I Redskins cedono e cambiano nome dopo 87 anni

Il logo del Washington Redskins nel campo di football americano del Redskins Park, in Ashburn, Virginia.
Il logo del Washington Redskins nel campo di football americano del Redskins Park, in Ashburn, Virginia. EPA/JIM LO SCALZO

WASHINGTON. – I Redskins, blasonata squadra di football Usa, ritirano ufficialmente dopo 87 anni un nome da tempo considerato un’offesa razzista nei confronti dei nativi americani ma che Donald Trump ha continuato a difendere sino ai giorni scorsi, bollando il cambio come una capitolazione al “politicamente corretto”.

Il team ha ceduto alle proteste per la giustizia razziale seguite all’uccisione dell’afroamericano George Floyd, nonché alle pressioni di sponsor e azionisti, che avevano minacciato di cancellare i loro contributi e il loro logo se non fosse stato cambiato il nome “Pellirossa”.

A partire da Fedex, che ha un contratto da 205 milioni di dollari sino al 2025 e il cui ceo Fred Smith ha una quota nella società.
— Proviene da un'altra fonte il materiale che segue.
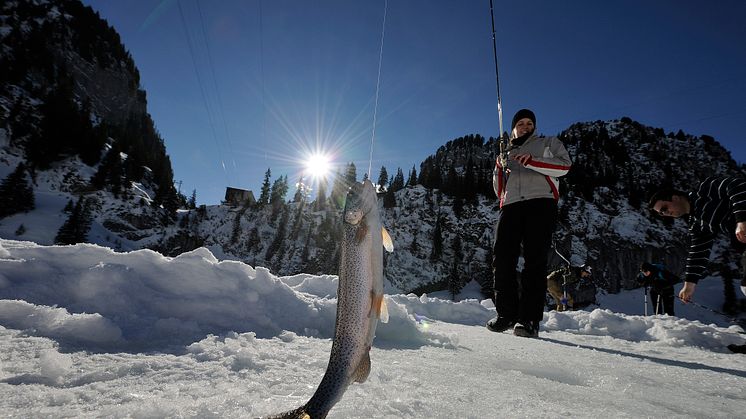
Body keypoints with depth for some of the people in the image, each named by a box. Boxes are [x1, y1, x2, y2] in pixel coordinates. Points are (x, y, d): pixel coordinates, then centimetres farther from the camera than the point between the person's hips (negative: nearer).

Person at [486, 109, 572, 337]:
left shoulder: (548, 143, 23)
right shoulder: (506, 154, 31)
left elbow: (564, 165, 2)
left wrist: (531, 161, -12)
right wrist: (500, 167, 5)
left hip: (541, 201, -3)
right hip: (511, 205, 3)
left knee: (535, 260, -12)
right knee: (502, 258, -9)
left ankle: (530, 319, -11)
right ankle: (507, 313, 2)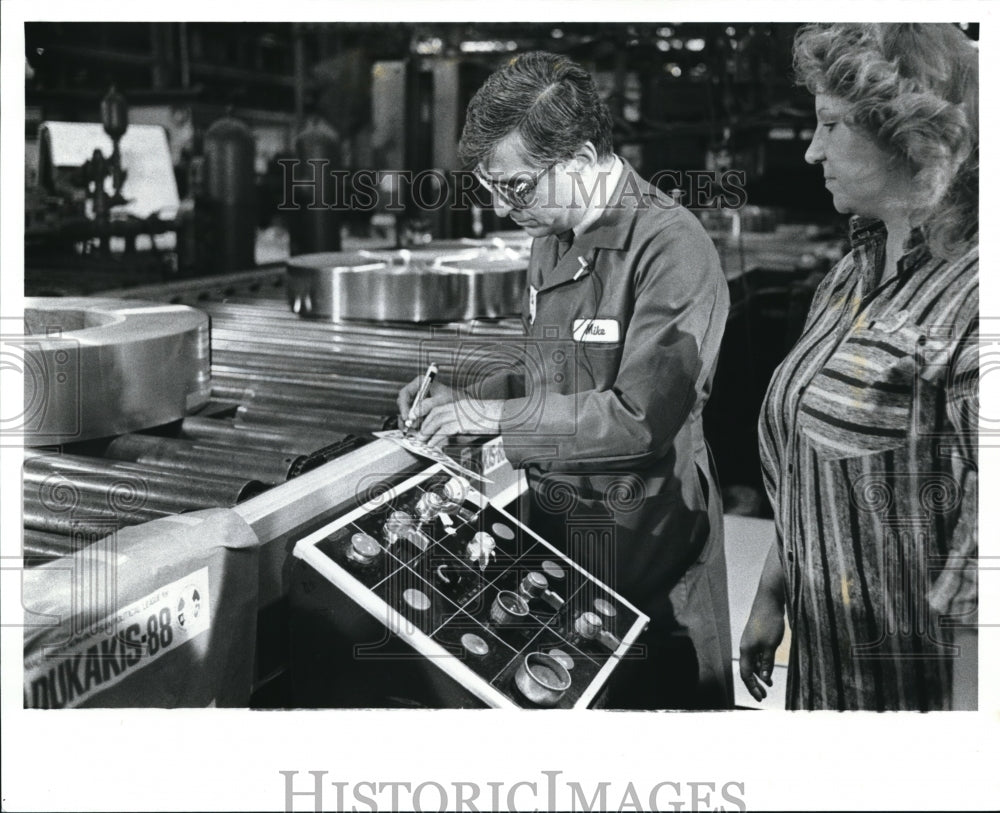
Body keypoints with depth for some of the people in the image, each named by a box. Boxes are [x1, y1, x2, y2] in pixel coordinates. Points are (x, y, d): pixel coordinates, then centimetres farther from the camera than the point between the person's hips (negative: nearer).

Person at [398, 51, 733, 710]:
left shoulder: (671, 247, -19)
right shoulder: (552, 240, 9)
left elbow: (641, 416, -26)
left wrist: (491, 416, -20)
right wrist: (463, 399, 2)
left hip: (643, 537, -8)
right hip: (555, 518, 8)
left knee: (653, 694, 6)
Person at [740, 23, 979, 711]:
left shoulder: (966, 299, -22)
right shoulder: (857, 273, 5)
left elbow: (980, 549, -23)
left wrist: (964, 705, -21)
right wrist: (772, 598, 14)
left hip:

Ma anche Pepsi e Bank of America avevano incoraggiato la svolta, mentre giganti come Nike, Amazon, Walmart, Target e Dick’s avevano rimosso tutta la merce legata ai Redskins.

Dopo aver avviato un esame della vicenda, oggi il team ha annunciato il ritiro del nome e del logo, che raffigura la faccia rossa di un indiano con le piume sui capelli. Quelli nuovi saranno pronti per la prossima stagione.

Il propietario Dan Snyder e il coach Ron Rivera stanno lavorando insieme “per sviluppare un nuovo nome e un approccio progettuale che rafforzerà la posizione della nostra franchigia orgogliosa e ricca di storia e ispirerà i nostri sponsor, i nostri fan e la nostra comunità per i prossimi 10 anni”, spiega la società.

Intanto sui social è già partito il totonome e la star afroamericana dell’Nba Kevin Durant ha già avanzato la sua proposta: Red Wolves, Lupi rossi.

Nata nel 1932 come Boston Braves, la squadra fu rinominata con il controverso nickname nel 1933, quattro anni prima di trasferirsi nella capitale, dal fondatore George Preston Marshall, un segregazionista. Nel 2013 Snyder aveva promesso che il nome non sarebbe mai cambiato. A nulla erano servite le pressioni di Barack Obama. Ma ora i tempi sembrano cambiati.

Tanto che lo stesso commissario della National Football League (Nfl) Roger Goodell, dopo aver vietato ai giocatori di inginocchiarsi in segno di protesta contro l’ingiustizia razziale, ha annunciato che all’inizio della prossima stagione  l’inno nazionale afroamericano sarà eseguito prima di quello nazionale.

E sarà probabilmente accompagnato dal nome di una delle vittime degli abusi della polizia, come ad esempio George Floyd, sulla magliette dei giocatori o sui caschi.

Intanto Open Society Foundation, il gruppo filantrópico fondato dal magnate liberal George Soros, ha annunciato che investirà 220 milioni di dollari a favore della battaglia per la giustizia razziale, una somma enorme che sosterrà per anni l’attività di diversi gruppi afroamericani in prima linea contro il razzismo.